>> BEGIN

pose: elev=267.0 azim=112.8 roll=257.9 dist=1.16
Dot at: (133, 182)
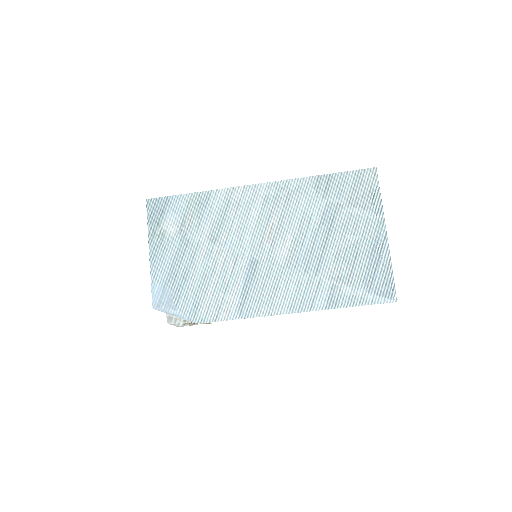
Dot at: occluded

>> END
>> BEGIN

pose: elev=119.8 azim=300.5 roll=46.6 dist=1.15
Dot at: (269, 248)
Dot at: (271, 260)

>> END

● AIM
Format the lines of the records as a Markdown table with the columns "Row" and "Line", starting with the line that contains "pose: elev=119.8 azim=300.5" and going on through the line that contains "Dot at: (271, 260)". Number the rows and leave out any blank lines.

● FINISHED EXERCISE
| Row | Line |
|---|---|
| 1 | pose: elev=119.8 azim=300.5 roll=46.6 dist=1.15 |
| 2 | Dot at: (269, 248) |
| 3 | Dot at: (271, 260) |